Dan ia mengingatkanku betapa aku mencintai pantai, walaupun sesungguhnya aku lebih mencintai momen liburan di pantai-pantai itu. Lalu otakku mulai berpikir dan menyusun rencana tentang pantai-pantai yang akan kudatangi. Mungkin juga bisa menambah bahan tulisan untuk bulan depan.
***
Keesokan harinya, di kota yang sama, aku mengunjungi kantor majalah dimana aku bernaung. Sang pemimpin redaksi yang kukenal baik sejak beberapa tahun lalu mengajakku masuk ke ruangannya. Dibalut dress tanpa lengan dengan siluet yang tegas ia tampak berwibawa dan serius, padahal biasanya ia yang mengajak kami untuk berlaku gila.
“Kalea, sudah lama sekali kamu jadi kontributor majalah ini. Gue tahu kalau lo senang-senang aja jadi kontributor, tinggal di Bandung, dan bebas menulis apa saja yang lo mau. Kualitas tulisan lo memang tidak diragukan lagi, walaupun lo malas ikut pelatihan-pelatihan kami,” ujarnya sambil merapikan kertas-kertas di mejanya. Sementara aku hanya tersenyum mendengar sindirannya.
Tepat ketika aku bermain dengan pikiranku untuk berhenti menjadi kontributor dan membangun rumah singgah seperti impianku semasa dulu, ia menyampaikan kata-kata yang agak sulit kucerna.
“Tenang aja, lo nggak bakal pernah gue anak tirikan. Saya, sekali lagi, mau tawarkan posisi yang reporter senior di majalah ini. Kamu hanya perlu meliput hal yang penting saja dan mengawasi beberapa reporter bawahanmu,” dari penggunaan kata ganti itu, aku tahu dia memaksa. Ini semacam perintah.

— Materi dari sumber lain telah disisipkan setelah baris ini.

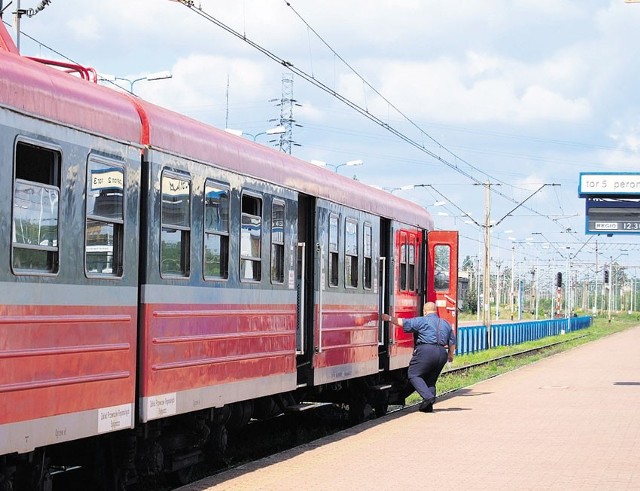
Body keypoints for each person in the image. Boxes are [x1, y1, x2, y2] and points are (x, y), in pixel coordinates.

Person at [382, 302, 456, 413]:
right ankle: (427, 407)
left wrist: (388, 318)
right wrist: (450, 355)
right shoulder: (445, 323)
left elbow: (403, 322)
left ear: (425, 311)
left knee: (413, 374)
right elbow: (452, 342)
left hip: (426, 351)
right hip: (442, 353)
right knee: (431, 380)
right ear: (435, 311)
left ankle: (428, 397)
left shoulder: (422, 320)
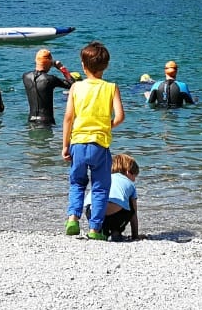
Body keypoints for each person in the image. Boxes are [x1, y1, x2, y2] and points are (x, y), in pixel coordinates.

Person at [62, 41, 125, 237]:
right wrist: (107, 126)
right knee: (100, 188)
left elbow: (68, 118)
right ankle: (95, 229)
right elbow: (121, 116)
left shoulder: (76, 87)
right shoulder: (111, 88)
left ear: (83, 65)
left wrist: (65, 146)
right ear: (106, 66)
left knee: (77, 183)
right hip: (100, 145)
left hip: (78, 143)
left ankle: (73, 218)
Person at [86, 152, 142, 241]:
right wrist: (135, 235)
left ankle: (99, 230)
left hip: (93, 214)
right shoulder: (130, 183)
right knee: (130, 206)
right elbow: (134, 214)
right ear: (128, 172)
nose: (134, 180)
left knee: (93, 203)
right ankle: (116, 232)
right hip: (116, 217)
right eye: (134, 176)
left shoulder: (102, 178)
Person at [22, 48, 74, 126]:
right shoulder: (50, 79)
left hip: (31, 120)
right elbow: (73, 84)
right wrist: (61, 68)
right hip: (46, 122)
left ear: (36, 61)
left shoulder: (25, 76)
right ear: (50, 63)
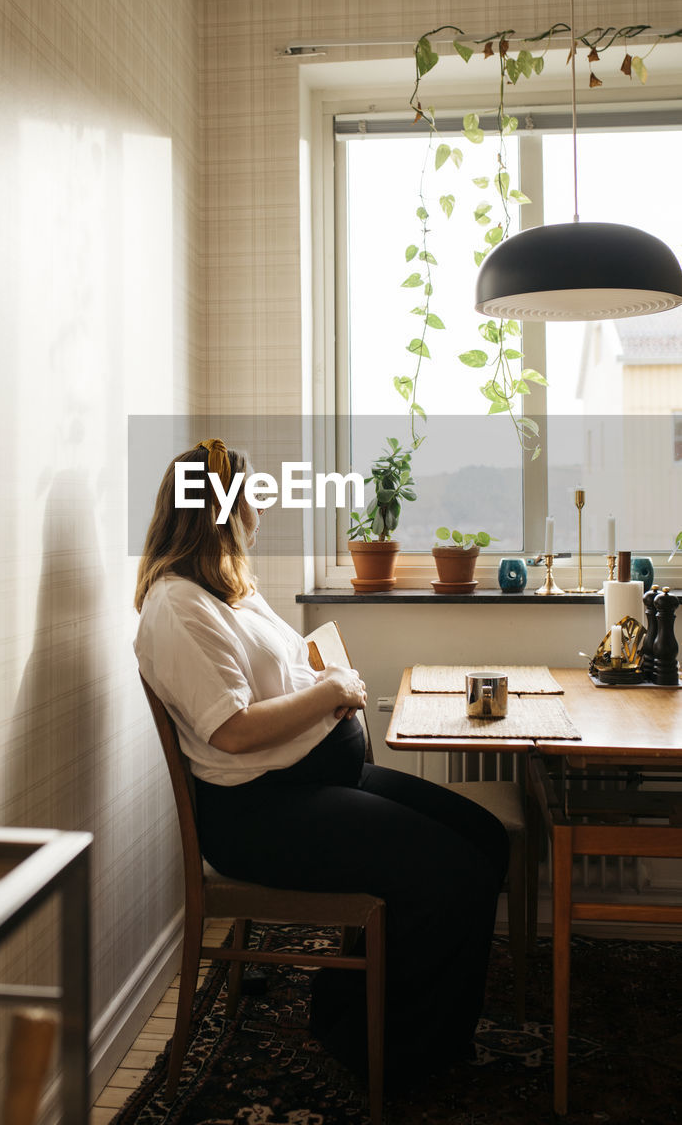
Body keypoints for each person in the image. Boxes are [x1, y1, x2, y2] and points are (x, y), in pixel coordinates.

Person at [134, 437, 508, 1088]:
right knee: (453, 877)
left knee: (484, 839)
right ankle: (392, 1053)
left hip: (314, 781)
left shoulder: (228, 590)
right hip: (261, 811)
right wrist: (332, 693)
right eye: (252, 495)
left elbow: (284, 671)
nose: (260, 508)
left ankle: (362, 1009)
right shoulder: (178, 609)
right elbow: (231, 731)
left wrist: (330, 679)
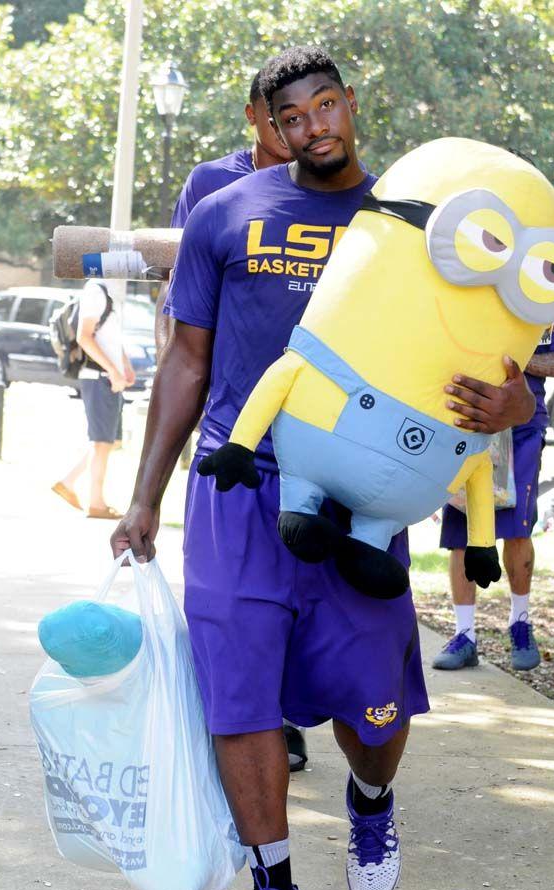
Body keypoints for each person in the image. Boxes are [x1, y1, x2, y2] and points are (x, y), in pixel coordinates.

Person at [111, 45, 536, 890]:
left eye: (325, 107)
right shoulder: (225, 216)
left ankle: (371, 806)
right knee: (239, 690)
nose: (313, 128)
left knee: (375, 715)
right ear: (267, 128)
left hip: (362, 496)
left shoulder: (417, 223)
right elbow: (186, 360)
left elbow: (516, 348)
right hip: (238, 485)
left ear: (350, 105)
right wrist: (144, 494)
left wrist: (519, 404)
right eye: (289, 117)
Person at [153, 67, 310, 771]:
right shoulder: (212, 186)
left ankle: (285, 713)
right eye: (280, 116)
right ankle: (251, 716)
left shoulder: (337, 189)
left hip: (315, 426)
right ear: (254, 116)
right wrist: (183, 398)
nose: (294, 129)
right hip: (227, 419)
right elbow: (182, 304)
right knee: (233, 590)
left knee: (303, 586)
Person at [433, 327, 554, 672]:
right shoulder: (478, 282)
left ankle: (520, 623)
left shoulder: (551, 295)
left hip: (523, 423)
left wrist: (504, 352)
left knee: (518, 529)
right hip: (468, 418)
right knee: (461, 532)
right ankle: (464, 635)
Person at [154, 69, 290, 356]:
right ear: (251, 114)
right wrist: (167, 371)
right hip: (217, 368)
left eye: (293, 115)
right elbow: (173, 282)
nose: (283, 124)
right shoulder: (209, 181)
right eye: (272, 114)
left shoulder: (327, 185)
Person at [52, 280, 135, 519]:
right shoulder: (95, 291)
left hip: (107, 378)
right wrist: (113, 370)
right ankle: (96, 503)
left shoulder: (109, 292)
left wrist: (124, 366)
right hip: (98, 377)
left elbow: (109, 338)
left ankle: (68, 482)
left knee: (110, 441)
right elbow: (84, 337)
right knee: (102, 442)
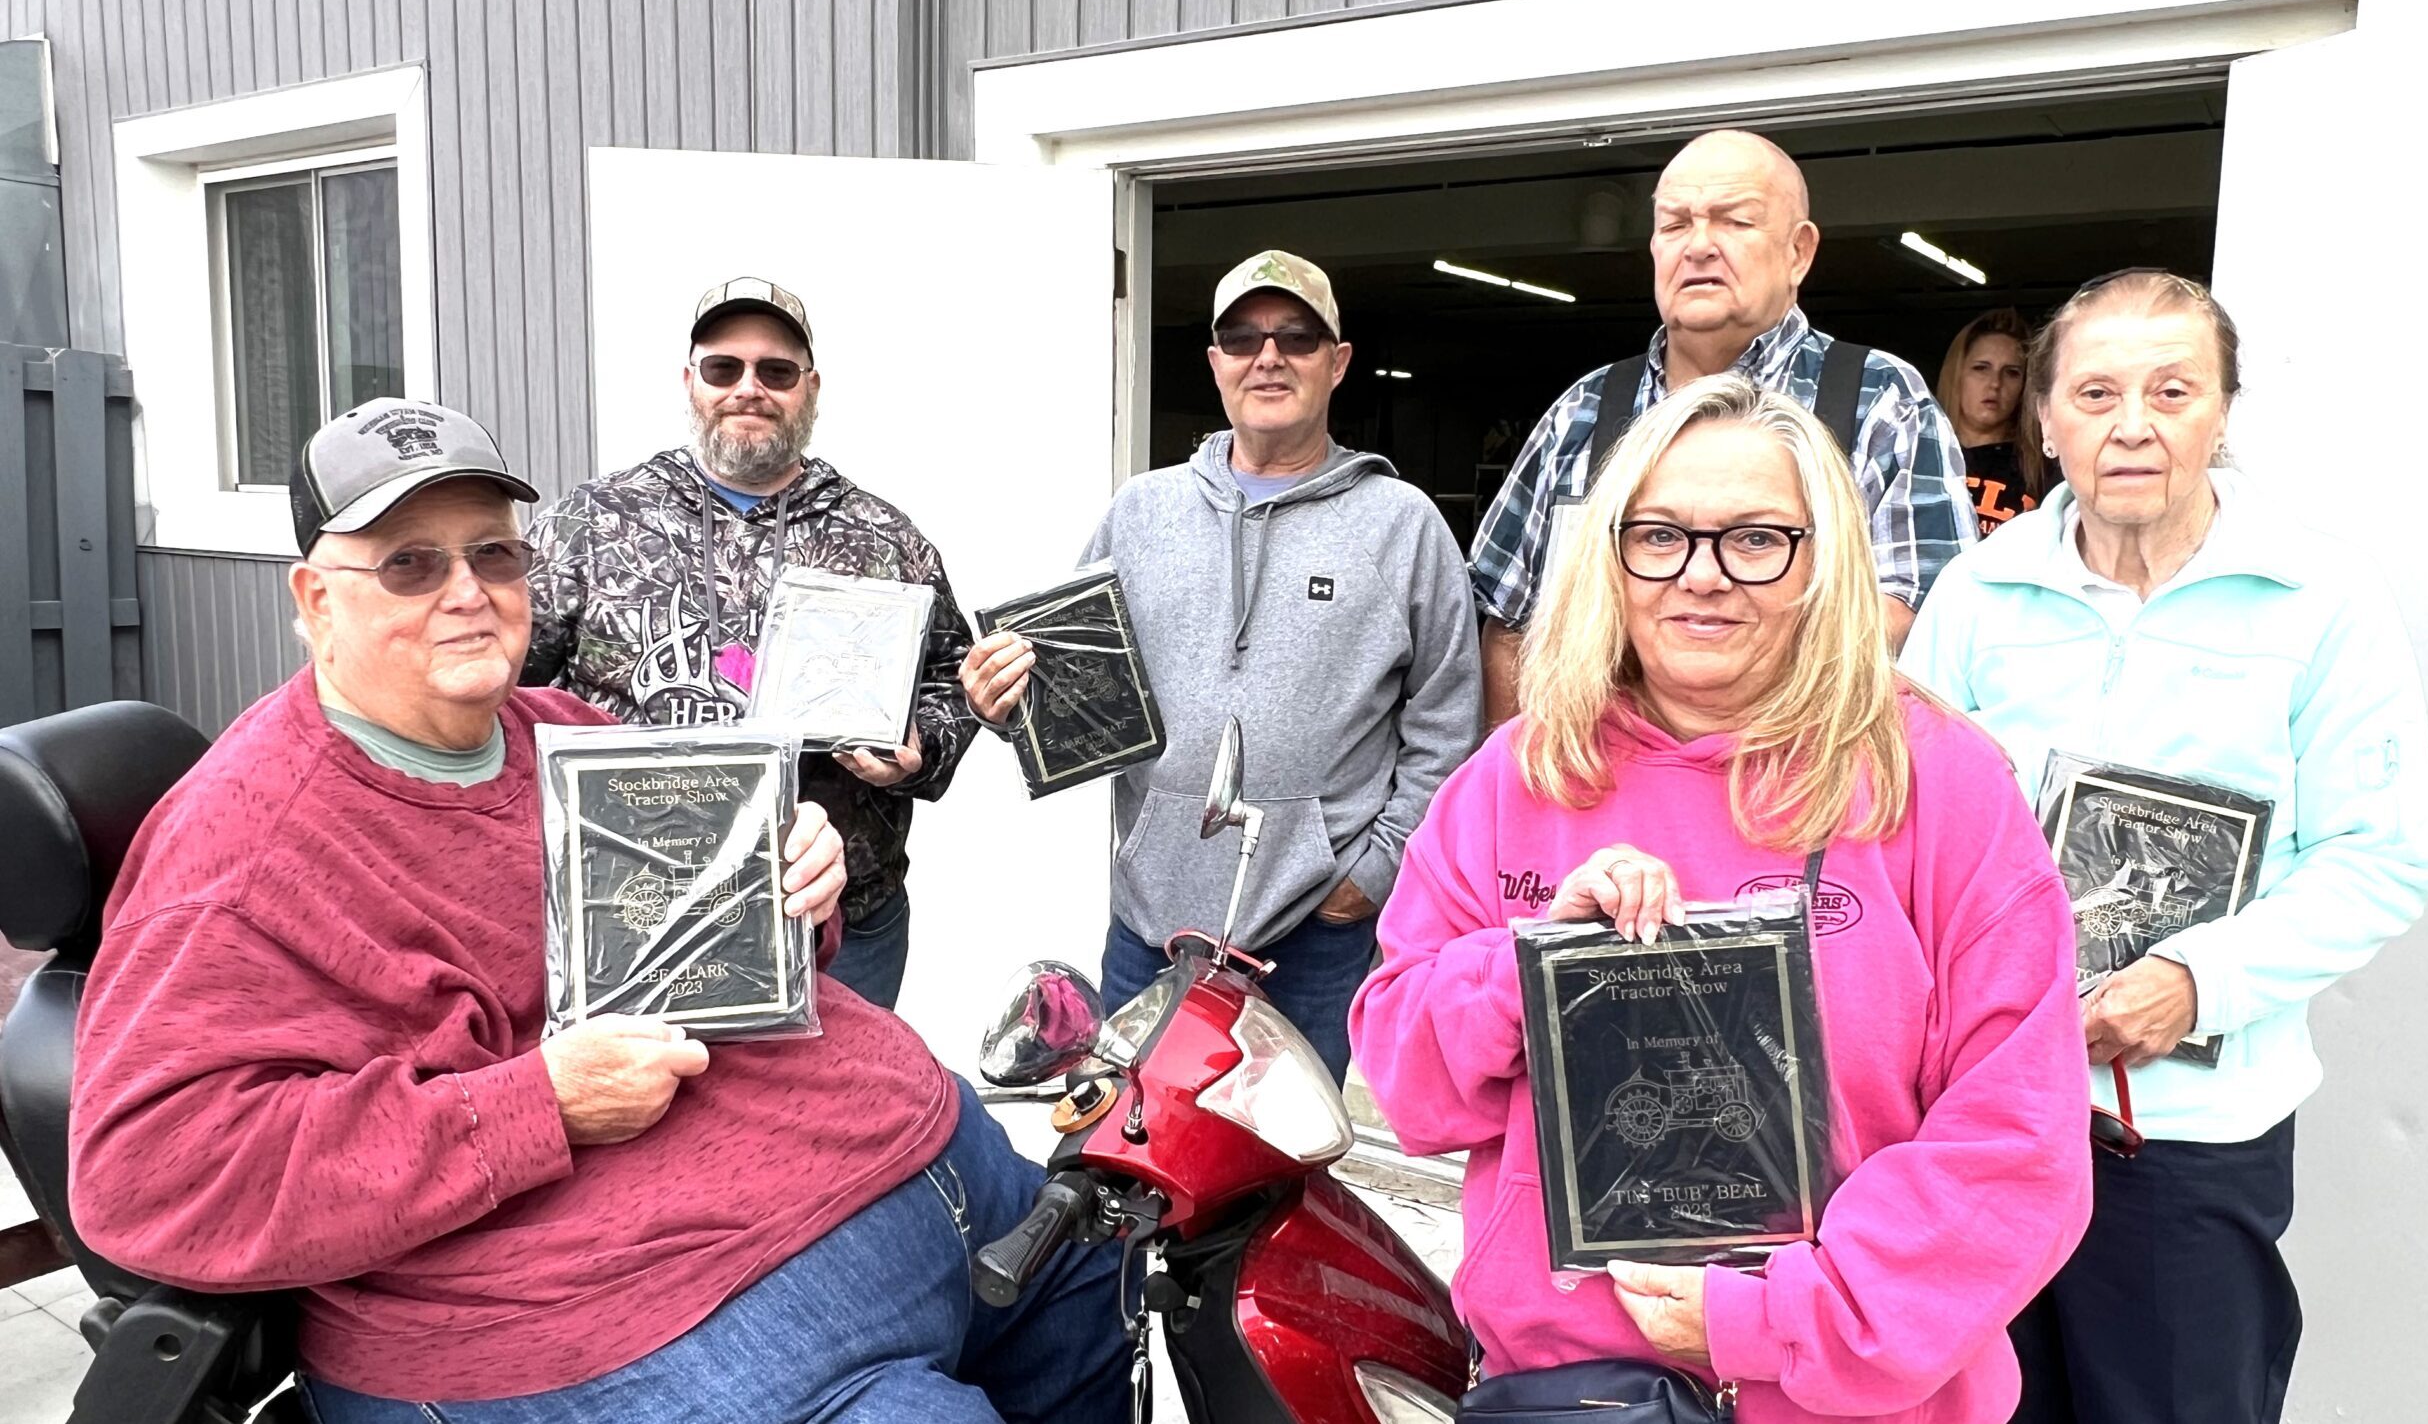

Ia memberiku waktu untuk berlibur dan menyelesaikan tulisan untuk edisi bulan depan sebagai masa untuk berpikir atas “tawarannya”. Dan aku menyelesaikan pertemuan itu dengan muka tolol.
Jadi reporter senior berarti upah tetap, bisa pergi kesana-kemari tanpa keluar biaya sendiri, dapat fasilitas ini dan itu, akses ke baju-baju bagus, dan ini dan itu. Tapi harus tinggal di ibukota, keluar dari apartemen, meninggalkan Bandung, meninggalkan es cokelat dan lidah kucing juara satu, dan tentu saja jauh dari … Darda. Kepalaku mendadak pusing seperti jika aku terlambat makan. Agak sempoyongan seperti jika aku menambahkan sedikit rhum pada es cokelatku. Ambil, tidak, ambil, tidak, ambil, tidak?
Ah, tapi memangnya apalagi yang mengikatku di kota sejuk itu?